§ **Excerpt to read**:
━━━
Franz Schubert - Sonata Arpeggione (Argerich, Maisky) [1984]
Franz Schubert - Sonata Arpeggione (Argerich, Maisky) [1984]
1) 1. Allegro moderato (11:57) 2) 2. Adagio (4:35) 3) 3. Allegretto (9:24) Martha Argerich, Piano Mischa Maisky, Cello
The guitarre d'amour, or arpeggione as it came to be known, was invented sometime during 1823 or 1824 by the respected Viennese guitar maker Johann Georg Stauffer. The instrument -- a kind of enlarged guitar that could be bowed, cello-style, due to an altered fingerboard -- was by no means a success; within just a few years of its birth it had for all intents and purposes suffered extinction. To music lovers, however, this short-lived instrumental curiosity will be forever remembered as the vehicle for Franz Schubert's Sonata "per arpeggione" in A minor, D. 821 -- a work now played almost exclusively by violists and cellists, although it exists in arrangements for instruments as far afield as the euphonium.
Schubert composed the "Arpeggione" Sonata in November 1824 shortly after returning from Zseliz, where he had spent his second summer (the first one being in 1818) teaching music to the Count of Esterházy's two daughters. The three-movement Sonata must be altered somewhat if it is to be played on cello or viola: the arpeggione possessed six strings, tuned to the same pitches as a guitar's, and the resulting extended range can cause problems when the piece is transcribed; in most editions, certain portions of the piece are transposed up or down an octave from their original position to avoid the extreme registers. However, Schubert by and large avoided the kind of idiosyncratic arpeggiations that earned the original instrument its nickname, focusing instead on the same focused lyricism that drives a traditional sonata for string instrument and piano; in this way, the work readily adapts to modern performance.
━━━
§ **Records provided**:
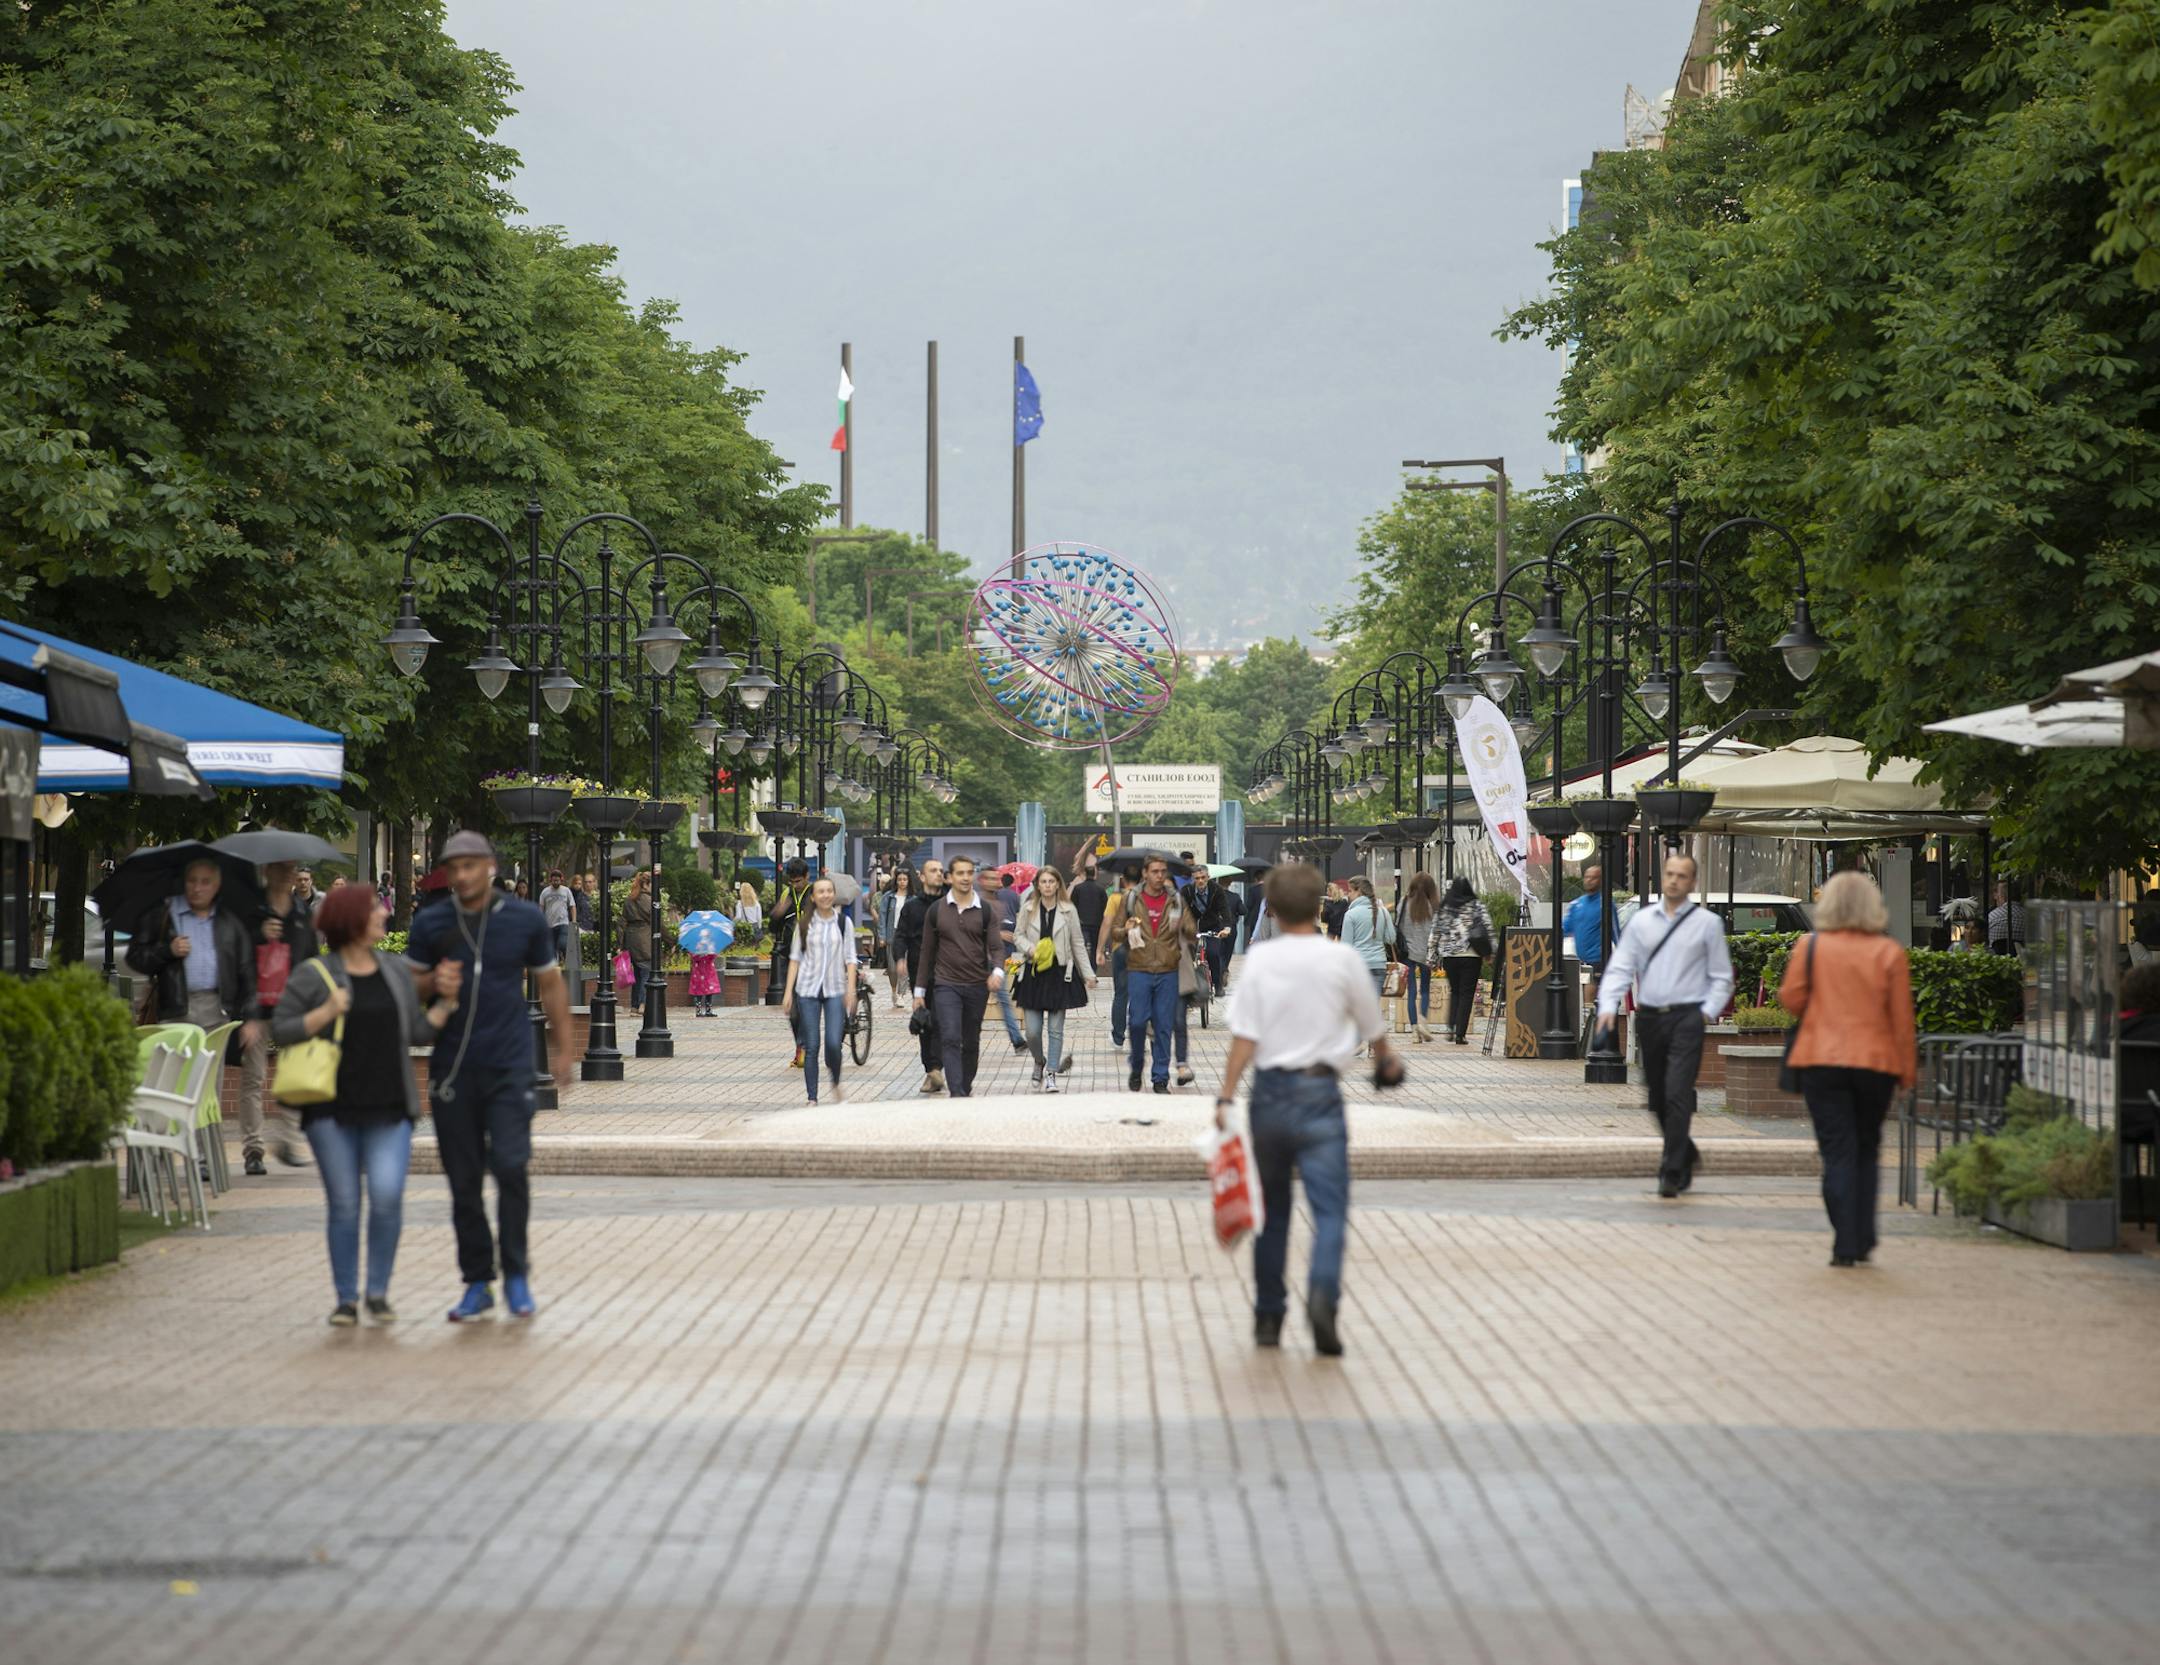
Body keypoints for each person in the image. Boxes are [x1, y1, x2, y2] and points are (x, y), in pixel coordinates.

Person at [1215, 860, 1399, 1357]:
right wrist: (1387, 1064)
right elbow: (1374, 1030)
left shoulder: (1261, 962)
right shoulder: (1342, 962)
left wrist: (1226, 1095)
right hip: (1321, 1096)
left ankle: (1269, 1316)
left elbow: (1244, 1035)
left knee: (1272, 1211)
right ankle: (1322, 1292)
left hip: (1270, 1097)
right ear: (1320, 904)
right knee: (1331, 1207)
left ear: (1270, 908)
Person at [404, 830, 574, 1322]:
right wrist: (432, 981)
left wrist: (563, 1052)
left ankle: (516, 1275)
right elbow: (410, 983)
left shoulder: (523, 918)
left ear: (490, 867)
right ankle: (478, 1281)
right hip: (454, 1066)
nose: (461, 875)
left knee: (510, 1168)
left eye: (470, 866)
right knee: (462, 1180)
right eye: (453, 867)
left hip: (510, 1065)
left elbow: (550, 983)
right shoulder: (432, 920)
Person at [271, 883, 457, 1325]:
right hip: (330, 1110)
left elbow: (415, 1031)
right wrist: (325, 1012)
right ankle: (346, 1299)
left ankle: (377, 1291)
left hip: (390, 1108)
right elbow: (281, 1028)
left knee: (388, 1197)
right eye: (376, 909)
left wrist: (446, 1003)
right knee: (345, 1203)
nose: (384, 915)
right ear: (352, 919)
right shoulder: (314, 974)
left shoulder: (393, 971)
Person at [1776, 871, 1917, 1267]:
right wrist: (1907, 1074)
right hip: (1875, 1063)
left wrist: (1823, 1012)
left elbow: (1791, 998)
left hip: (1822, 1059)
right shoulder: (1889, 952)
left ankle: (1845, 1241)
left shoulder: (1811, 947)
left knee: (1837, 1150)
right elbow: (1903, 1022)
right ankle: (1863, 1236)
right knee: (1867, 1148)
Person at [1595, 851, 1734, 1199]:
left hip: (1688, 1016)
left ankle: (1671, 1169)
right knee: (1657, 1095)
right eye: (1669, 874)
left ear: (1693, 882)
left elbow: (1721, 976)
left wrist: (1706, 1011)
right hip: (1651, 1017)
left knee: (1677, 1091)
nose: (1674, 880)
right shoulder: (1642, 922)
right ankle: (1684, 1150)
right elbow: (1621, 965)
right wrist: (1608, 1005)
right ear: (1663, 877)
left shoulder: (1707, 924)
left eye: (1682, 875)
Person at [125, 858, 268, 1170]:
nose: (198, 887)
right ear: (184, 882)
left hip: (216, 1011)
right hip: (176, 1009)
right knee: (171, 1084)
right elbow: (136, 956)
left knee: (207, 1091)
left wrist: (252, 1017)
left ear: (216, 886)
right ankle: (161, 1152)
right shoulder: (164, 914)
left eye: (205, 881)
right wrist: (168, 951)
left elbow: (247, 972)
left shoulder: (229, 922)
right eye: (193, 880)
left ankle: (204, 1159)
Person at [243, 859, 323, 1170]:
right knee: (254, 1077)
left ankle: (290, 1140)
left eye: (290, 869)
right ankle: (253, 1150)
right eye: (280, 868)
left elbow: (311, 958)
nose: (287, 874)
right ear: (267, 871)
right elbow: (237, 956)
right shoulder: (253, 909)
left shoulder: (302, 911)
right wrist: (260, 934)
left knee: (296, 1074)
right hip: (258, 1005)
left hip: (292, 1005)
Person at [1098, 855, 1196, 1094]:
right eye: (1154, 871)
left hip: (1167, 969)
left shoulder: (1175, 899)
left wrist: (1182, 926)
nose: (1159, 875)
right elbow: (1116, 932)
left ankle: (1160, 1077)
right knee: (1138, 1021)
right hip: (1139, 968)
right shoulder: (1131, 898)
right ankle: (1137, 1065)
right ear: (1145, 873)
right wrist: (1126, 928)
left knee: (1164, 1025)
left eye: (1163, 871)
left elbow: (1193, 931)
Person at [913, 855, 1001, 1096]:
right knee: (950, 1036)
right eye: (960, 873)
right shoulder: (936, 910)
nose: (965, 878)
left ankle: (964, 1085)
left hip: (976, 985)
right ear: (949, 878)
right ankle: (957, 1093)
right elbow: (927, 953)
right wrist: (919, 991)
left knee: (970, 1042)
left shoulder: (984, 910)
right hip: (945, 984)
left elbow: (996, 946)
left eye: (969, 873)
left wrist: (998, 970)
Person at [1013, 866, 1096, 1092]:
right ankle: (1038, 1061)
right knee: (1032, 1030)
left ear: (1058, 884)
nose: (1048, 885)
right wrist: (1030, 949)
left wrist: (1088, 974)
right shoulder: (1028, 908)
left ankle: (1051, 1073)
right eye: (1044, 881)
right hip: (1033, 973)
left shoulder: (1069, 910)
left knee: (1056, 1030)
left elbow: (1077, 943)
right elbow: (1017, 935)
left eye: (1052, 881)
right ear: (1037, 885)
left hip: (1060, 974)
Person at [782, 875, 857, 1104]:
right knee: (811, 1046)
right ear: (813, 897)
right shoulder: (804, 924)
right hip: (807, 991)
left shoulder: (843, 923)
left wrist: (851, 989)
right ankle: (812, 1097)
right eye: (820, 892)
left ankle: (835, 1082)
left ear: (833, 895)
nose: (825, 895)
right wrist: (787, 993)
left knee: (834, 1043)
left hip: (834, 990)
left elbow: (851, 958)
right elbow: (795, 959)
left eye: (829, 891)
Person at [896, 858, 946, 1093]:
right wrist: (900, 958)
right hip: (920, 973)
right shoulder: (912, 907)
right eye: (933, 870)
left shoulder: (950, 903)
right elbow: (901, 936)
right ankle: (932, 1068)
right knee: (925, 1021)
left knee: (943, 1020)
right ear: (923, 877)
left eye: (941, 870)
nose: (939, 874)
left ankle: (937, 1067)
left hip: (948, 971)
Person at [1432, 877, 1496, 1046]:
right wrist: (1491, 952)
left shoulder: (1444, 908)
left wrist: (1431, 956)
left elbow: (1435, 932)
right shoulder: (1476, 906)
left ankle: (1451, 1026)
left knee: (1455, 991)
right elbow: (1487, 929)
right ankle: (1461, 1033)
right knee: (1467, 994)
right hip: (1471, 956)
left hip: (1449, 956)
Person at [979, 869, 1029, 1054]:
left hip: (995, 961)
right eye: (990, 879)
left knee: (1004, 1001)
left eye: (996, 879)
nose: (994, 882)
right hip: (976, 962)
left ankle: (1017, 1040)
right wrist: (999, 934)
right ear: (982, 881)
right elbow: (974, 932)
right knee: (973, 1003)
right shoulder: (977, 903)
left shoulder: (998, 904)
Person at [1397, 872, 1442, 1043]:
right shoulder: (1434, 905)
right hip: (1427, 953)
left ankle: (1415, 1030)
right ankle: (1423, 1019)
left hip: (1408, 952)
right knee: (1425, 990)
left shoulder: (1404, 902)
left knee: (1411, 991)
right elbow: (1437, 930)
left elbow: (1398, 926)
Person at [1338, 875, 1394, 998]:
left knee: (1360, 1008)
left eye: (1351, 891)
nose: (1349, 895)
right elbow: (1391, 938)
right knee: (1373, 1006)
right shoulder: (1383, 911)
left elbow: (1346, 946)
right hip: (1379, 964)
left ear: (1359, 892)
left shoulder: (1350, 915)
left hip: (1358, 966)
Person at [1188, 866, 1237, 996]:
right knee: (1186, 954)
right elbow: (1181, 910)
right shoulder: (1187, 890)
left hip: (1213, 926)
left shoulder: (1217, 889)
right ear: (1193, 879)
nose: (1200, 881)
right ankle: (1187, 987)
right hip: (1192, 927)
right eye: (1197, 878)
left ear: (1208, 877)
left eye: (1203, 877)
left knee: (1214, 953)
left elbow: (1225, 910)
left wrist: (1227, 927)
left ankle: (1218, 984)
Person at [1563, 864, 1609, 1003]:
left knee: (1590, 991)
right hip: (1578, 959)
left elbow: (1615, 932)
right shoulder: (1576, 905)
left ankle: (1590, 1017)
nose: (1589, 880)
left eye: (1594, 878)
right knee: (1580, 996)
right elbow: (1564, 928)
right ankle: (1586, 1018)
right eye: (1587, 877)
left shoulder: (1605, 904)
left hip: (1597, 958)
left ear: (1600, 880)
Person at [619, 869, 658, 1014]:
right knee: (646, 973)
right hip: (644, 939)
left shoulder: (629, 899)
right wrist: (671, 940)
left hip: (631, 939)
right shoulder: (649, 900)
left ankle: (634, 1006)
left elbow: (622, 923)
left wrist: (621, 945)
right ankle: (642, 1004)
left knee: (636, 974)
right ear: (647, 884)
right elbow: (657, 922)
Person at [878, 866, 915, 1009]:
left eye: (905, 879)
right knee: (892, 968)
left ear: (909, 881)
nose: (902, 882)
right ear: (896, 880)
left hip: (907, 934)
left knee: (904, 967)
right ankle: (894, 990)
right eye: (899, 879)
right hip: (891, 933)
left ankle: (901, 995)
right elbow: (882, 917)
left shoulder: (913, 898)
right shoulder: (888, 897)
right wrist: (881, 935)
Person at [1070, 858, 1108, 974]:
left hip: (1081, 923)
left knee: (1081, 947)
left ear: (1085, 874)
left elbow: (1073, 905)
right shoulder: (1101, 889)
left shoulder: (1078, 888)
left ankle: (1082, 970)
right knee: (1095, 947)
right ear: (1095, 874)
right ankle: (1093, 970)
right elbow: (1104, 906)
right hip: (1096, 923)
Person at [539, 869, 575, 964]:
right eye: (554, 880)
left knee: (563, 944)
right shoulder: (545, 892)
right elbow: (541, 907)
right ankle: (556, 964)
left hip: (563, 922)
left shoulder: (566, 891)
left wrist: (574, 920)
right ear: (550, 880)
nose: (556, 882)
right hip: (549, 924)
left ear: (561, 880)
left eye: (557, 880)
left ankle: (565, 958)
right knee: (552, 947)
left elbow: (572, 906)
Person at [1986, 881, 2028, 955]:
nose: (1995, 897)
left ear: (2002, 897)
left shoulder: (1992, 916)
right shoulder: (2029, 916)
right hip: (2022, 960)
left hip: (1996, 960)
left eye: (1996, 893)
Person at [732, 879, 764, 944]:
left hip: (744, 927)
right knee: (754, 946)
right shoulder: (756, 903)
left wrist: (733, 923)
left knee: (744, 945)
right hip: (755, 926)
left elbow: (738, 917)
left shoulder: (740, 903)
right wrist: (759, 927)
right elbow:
━━━
§ **What you have to do**: According to the notes on Schubert's Arpeggione Sonata, why must the piece be altered for cello or viola? Answer in one to three sentences. The rows are separate material, unrelated to the notes on Schubert's Arpeggione Sonata.

§ **Solution for this problem**: The arpeggione had six strings tuned to the same pitches as a guitar's, and its extended range causes problems when the piece is transcribed. For this reason, most editions move certain portions up or down an octave to avoid the extreme registers.